**Data excerpts**
------------------------------------------------------------

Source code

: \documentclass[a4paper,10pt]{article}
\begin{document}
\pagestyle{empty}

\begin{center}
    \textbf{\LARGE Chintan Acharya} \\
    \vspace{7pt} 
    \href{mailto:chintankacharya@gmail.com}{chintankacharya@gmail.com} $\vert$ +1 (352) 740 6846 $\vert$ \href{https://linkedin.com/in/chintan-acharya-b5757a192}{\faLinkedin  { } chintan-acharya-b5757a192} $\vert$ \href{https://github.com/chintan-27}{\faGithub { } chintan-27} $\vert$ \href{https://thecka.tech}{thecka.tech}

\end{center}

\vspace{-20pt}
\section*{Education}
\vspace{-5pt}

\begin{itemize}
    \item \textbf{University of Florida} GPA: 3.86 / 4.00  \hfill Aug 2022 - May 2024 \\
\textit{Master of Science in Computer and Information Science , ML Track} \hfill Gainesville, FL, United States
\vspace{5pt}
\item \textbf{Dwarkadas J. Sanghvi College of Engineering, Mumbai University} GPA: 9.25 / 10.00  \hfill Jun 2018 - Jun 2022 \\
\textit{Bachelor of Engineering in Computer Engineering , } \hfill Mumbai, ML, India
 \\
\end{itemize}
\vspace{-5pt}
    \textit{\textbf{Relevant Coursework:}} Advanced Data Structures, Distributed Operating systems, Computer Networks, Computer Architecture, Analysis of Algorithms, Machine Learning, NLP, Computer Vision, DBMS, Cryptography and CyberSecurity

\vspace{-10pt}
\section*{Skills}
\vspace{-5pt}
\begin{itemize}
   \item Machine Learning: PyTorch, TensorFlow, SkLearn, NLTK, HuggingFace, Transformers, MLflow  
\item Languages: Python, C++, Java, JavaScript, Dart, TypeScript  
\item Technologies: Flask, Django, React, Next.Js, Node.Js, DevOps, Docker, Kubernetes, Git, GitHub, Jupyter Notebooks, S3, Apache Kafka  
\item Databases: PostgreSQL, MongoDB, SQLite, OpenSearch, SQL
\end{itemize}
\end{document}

------------------------------------------------------------

**Task requirements**
Only the number should be given: how many lines in the entries above contain the string "Mumbai"?

**Task answer**
2